Carter and Ralph Stanley--the Stanley Brothers--are comparable to Bill Monroe and Flatt & Scruggs as important members of the earliest generation of bluegrass musicians. In this first biography of the brothers, author David W. Johnson documents that Carter (1925-1966) and Ralph (b. 1927) were equally important contributors to the tradition of old-time country music. Together from 1946 to 1966, the Stanley Brothers began their careers performing in the schoolhouses of southwestern Virginia and expanded their popularity to the concert halls of Europe.

In order to re-create this post-World War II journey through the changing landscape of American music, the author interviewed Ralph Stanley, the family of Carter Stanley, former members of the Clinch Mountain Boys, and dozens of musicians and friends who knew the Stanley Brothers as musicians and men. The late Mike Seeger allowed Johnson to use his invaluable 1966 interviews with the brothers.

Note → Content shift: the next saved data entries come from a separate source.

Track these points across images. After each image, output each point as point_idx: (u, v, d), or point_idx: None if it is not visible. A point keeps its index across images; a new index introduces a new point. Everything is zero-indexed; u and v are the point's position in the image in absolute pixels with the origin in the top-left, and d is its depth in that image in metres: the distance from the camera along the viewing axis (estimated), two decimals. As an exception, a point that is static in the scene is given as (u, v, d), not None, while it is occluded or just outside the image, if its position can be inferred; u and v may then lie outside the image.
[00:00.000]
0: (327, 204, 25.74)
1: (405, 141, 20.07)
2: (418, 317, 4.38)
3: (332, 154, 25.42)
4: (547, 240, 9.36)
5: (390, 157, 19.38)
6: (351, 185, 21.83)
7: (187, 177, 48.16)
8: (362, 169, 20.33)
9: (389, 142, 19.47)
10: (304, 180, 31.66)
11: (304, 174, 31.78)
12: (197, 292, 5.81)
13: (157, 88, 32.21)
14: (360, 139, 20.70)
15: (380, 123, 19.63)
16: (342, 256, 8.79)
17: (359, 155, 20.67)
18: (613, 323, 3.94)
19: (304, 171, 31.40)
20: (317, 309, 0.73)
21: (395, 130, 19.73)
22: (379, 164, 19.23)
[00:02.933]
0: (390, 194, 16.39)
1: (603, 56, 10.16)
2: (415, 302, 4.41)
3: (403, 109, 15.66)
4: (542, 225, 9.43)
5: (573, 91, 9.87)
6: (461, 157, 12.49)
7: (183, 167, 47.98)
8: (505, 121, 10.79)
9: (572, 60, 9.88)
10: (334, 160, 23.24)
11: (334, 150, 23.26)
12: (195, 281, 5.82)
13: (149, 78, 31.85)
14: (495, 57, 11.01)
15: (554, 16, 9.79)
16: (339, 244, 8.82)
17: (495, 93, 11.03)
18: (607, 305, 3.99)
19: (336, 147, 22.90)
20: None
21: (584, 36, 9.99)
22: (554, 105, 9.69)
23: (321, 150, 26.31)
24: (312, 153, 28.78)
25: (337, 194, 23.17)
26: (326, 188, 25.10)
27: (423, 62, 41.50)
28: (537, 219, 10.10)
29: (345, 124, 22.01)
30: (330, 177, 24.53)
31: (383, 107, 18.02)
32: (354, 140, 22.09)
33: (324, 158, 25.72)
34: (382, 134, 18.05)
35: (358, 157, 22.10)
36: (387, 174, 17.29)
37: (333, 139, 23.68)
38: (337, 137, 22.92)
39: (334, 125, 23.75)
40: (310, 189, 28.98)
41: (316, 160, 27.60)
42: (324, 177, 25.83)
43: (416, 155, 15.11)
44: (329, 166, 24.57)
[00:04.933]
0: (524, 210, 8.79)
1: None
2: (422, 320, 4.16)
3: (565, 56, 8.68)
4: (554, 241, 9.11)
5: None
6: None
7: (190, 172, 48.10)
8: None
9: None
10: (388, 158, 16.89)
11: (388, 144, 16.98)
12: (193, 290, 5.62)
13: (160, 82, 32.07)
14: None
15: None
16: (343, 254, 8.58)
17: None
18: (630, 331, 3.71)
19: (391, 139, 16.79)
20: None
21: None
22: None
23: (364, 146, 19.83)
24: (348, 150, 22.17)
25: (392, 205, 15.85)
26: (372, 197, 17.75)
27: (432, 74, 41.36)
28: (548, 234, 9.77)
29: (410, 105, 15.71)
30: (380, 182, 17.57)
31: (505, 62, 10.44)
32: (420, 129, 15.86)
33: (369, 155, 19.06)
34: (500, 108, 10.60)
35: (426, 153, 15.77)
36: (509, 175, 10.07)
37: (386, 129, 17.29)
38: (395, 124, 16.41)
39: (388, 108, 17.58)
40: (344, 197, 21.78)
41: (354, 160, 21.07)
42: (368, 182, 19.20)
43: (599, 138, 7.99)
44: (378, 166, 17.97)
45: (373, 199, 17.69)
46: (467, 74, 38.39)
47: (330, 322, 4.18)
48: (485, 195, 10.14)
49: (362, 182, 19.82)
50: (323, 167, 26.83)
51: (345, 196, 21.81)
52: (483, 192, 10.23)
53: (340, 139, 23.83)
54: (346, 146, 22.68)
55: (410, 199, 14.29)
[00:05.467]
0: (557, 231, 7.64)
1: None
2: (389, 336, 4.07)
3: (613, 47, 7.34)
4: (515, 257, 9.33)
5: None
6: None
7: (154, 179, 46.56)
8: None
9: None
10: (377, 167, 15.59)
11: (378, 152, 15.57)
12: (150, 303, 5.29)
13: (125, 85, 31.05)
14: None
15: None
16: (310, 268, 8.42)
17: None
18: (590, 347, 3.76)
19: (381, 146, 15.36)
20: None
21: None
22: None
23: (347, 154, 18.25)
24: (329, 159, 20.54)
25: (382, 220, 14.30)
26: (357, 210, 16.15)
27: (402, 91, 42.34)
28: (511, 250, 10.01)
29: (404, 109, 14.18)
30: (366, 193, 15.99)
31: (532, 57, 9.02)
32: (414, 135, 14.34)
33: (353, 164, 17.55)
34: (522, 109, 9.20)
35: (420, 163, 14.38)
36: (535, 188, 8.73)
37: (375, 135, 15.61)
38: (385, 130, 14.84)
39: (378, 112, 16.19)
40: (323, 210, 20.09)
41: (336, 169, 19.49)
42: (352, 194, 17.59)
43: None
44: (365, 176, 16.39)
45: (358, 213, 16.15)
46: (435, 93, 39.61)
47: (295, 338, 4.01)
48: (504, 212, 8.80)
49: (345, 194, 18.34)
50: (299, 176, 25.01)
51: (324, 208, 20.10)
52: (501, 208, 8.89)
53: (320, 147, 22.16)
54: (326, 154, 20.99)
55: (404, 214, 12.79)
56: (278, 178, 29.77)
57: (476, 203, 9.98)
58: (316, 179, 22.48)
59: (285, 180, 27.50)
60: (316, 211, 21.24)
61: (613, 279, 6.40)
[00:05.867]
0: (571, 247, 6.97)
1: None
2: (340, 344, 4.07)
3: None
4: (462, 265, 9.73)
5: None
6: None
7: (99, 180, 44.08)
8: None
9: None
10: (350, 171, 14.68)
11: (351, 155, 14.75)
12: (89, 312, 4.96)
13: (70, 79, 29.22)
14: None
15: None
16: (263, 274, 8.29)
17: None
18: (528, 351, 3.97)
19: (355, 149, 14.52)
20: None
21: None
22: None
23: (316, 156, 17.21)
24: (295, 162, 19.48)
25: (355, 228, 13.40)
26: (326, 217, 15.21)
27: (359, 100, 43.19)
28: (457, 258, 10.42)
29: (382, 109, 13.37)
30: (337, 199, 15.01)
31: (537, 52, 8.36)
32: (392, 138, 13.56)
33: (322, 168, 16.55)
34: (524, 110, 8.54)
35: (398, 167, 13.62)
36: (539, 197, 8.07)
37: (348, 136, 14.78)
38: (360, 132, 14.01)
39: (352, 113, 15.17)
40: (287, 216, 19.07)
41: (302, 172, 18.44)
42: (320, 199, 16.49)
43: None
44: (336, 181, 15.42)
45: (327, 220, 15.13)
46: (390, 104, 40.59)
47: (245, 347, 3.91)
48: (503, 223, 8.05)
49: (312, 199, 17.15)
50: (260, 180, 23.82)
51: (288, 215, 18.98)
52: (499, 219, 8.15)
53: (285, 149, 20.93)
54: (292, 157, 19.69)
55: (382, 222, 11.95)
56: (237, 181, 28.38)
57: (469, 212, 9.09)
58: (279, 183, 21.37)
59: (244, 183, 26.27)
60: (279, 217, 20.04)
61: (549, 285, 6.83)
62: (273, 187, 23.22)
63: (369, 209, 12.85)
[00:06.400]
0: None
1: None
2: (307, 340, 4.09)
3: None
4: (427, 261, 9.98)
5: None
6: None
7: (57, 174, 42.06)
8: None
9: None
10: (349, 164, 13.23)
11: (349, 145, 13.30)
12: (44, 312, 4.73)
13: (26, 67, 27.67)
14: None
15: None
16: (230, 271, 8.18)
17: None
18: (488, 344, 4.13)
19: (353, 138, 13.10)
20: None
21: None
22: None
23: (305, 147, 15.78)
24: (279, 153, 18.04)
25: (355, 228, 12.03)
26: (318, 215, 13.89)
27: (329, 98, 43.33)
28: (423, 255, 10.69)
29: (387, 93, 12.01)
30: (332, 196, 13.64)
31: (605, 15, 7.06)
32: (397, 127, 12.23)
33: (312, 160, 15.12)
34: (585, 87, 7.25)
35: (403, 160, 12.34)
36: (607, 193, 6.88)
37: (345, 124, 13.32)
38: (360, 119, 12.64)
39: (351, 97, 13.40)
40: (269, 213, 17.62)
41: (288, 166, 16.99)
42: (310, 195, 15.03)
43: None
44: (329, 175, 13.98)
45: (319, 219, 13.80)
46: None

Notable old-time country and bluegrass musicians such as George Shuffler, Lester Woodie, Larry Sparks, and the late Wade Mainer shared their recollections of Carter and Ralph.

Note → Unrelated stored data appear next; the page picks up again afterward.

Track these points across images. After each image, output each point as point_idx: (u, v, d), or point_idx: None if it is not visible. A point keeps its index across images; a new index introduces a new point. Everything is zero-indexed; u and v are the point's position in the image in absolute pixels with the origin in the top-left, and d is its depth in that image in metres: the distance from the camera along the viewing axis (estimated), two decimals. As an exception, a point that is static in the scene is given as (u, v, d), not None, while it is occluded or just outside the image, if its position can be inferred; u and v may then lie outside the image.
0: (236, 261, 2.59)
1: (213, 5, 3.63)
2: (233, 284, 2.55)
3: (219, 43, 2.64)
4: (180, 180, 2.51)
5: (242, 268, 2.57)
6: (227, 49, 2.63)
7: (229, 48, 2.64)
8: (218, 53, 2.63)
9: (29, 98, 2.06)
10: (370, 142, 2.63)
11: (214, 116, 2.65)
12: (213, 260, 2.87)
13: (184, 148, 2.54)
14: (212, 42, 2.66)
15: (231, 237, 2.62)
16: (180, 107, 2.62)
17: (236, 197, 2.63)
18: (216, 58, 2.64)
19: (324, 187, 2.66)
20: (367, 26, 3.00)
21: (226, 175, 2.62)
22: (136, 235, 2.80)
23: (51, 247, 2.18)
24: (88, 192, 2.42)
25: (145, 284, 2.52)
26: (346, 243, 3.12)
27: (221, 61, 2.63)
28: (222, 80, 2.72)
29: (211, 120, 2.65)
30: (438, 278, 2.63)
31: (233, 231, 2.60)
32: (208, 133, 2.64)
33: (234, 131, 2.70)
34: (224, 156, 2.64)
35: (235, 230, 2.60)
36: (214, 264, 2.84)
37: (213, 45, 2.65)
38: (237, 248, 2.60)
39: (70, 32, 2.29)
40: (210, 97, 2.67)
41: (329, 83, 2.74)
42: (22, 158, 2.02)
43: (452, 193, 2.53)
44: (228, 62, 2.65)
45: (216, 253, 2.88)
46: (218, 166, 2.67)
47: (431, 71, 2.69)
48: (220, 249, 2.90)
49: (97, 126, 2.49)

Lonesome Melodies begins and ends in the mountains of southwestern Virginia. Carter and Ralph were born there and had an early publicity photograph taken at the Cumberland Gap. In December 1966, pallbearers walked up Smith Ridge to bring Carter to his final resting place. In the intervening years, the brothers performed thousands of in-person and radio shows, recorded hundreds of songs and tunes for half a dozen record labels, and tried to keep pace with changing times while remaining true to the spirit of old-time country music. As a result of their accomplishments, they have become a standard of musical authenticity.

Editorial Reviews

From the Publisher
"Lonesome Melodies: The Lives and Music of the Stanley Brothers is an intimate portrait of two brothers who indelibly shaped the bluegrass sound. David Johnson describes Carter and Ralph Stanley's ancestral roots in eighteenth-century Virginia, their endless performances in high school auditoriums, and their radio broadcasts with loving care. This book is a rare, beautiful tale about a distinctly American music that touches the heart."

—William R. Ferris, author of Give My Poor Heart Ease: Voices of the Mississippi Blues

"Between 1946 and 1966, Carter and Ralph Stanley helped make bluegrass a vital new American music. In Lonesome Melodies historian David Johnson generously uses the voices of their family, neighbors, band members, and others who knew or met them, while also drawing on a wealth of documentary sources, to write a full and engaging account of their early lives and careers together. The reader meets their father, Lee, witnesses A. P. Carter through the brothers' eyes, learns how their iconic songs were crafted, and much more. I enjoyed reading it and learned from it. It's a must-read for bluegrass music fans."

—Neil V. Rosenberg, author of Bluegrass: A History and Transforming Tradition

Library Journal
This thorough (but not particularly gripping) history from music writer Johnson covers not only legendary bluegrass musicians Carter and Ralph Stanley but also the history and culture of postwar Appalachian America. Johnson interviewed hundreds of musicians and their families in this detailed history. The Stanley Brothers grew up in Dickenson County, VA, where recreation centered around music-making for Saturday evening fun and Sunday morning church. When not working arduous day jobs, amateur musicians traveled from town to town to perform. Phonograph records soon popularized hymns and songs until radio arrived, allowing the Stanleys and others to perform live for thousands of listeners. For over two decades, they traveled and performed throughout Appalachia, Ohio, and the South. Yet by the 1960s, bluegrass festivals, especially the more “country” variations, were declining in popularity. The Stanley Brothers continued to sing, despite Carter’s troubles with alcohol. With extensive notes, a bibliography, and a discography cover hundreds of books, interviews, and recordings.

Verdict Its wide scope makes this title a deserving addition; an essential volume for those studying old-time, bluegrass, and country music roots.—Linda Beck, Indian Valley P.L., Telford, PA

(c) Copyright 2013. Library Journals LLC, a wholly owned subsidiary of Media Source, Inc. No redistribution permitted.

Product Details

ISBN-13:
9781617036477
Publisher:
University Press of Mississippi
Publication date:
01/24/2013
Series:
American Made Music Series
Sold by:
Barnes & Noble
Format:
NOOK Book
File size:
4 MB

Meet the Author


David W. Johnson, Stratham, New Hampshire, has written about popular and traditional music for fifty years. His article on the Carter Family was included in Best Music Writing 2004.